1.1.2 • Published 1 year ago
@cherastain/scraper v1.1.2
@cherastain/scraper
An easy to use scraper using puppeteer under the hood to evaluate content and for further page processing.
Usage
import { Scraper } from "@cherastain/scraper";
const scraper = new Scraper();
const url = "https://www.npmjs.com/";
const selector: IScraperSelector = {
links: { selector: "a", format: { attr: "href" } },
};
const result = await scraper.process(url, selector);
// expected result : { links: [...] }
Selector basic
Each selector property has to be defined so the result contains a property with the same name. For a result as follow:
{
title:"Title of page",
subTitles:[...],
links:[...]
}
selector should be defined as:
const selector: IScraperSelector = {
title: { selector: "h1", format: ["unique"] },
subTitles: "h2",
links: { selector: "a", format: { attr: "href" } },
};
Remark: default format is DOM element innerText
Documentation
Scraper class
ctor
Scraper(options)
process method
scraper.process(url, selector, options);
Parameter | Type | Description | Default |
---|---|---|---|
url | string | url to scrape | |
selector | IScraperSelector | (optional) selector model to use for scrape result | As defined in librarySettings { hrefs: { selector: "a", format: { attr: "href" } } } |
options | IScraperOptions | (optional) | undefined |
Contracts
IScraperSelector interface
A selector property can be:
- a string that is
- a html tag name
- or a css class (prefixed with
.
) - or a xpath
- a IScraperSelectorIdentifier
Example 1
{
links: "a"; // html tag
}
Example 2
{
links: ".link"; // css class
}
Example 3
{
links: "/html/body/a"; // xpath
}
Example 4
{
links: {
selector: "a";
} // IScraperSelectorIdentifier equivalent to Example 1
}
IScraperSelectorIdentifier interface
Property | Type | Description |
---|---|---|
selector | string | can be a html tag name, a css class (prefixed with .) or a xpath |
format | IScraperSelector or ScraperValueFormater[] | (optional) |
IScraperOptions interface
Property | Type | Description |
---|---|---|
isConsoleEnabled | boolean | (optional) enable console from page evaluation |
isRobotIgnored | boolean | (optional) ignore robots.txt on domain scraped |
isVerboseEnabled | boolean | (optional) enable message from scraper |
preProcess | (((page: Page) => Promise) or "scrollBottom")[] | (optional) function called before scraping occured |
userAgent | string | (optional) set user-agent as seen by the scraped site |
ScraperValueFormater type
By default, result values return DOM element innerText but can be formated using:
Format | Description |
---|---|
{ attr: string } | value will be the given attribute of the DOM container |
"html" | value will be the innerHTML of the DOM container |
"unique" | value will be unique (instead of an array) |
((value: any) => string); | final value will be formatted during post process based on given function and value set for the element by other formatter |
Example
The following example use preprocess option to :
- scroll to the bottom of the page
- change every href to "foo"

[RECORDS SUPPLIED]
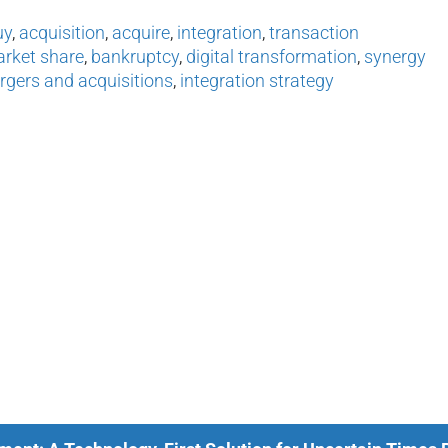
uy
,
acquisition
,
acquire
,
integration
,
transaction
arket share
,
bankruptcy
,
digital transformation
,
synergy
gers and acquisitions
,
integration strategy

...

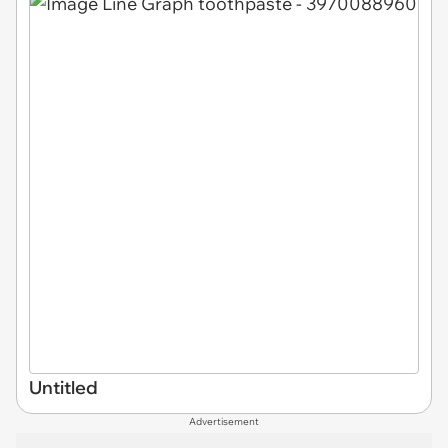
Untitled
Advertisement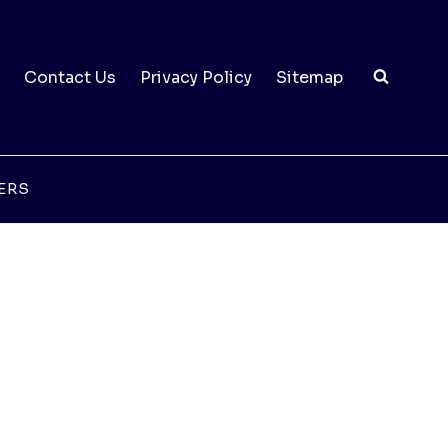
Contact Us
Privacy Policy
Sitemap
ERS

[AIM OF THE TASK] Copy out the part of the scraper package documentation starting with "1.1.2 • Published" and going on through "further page processing.". Work from the scraper package documentation alone; the data plays no part here.

[COMPLETED TASK]
1.1.2 • Published 1 year ago
@cherastain/scraper v1.1.2
@cherastain/scraper
An easy to use scraper using puppeteer under the hood to evaluate content and for further page processing.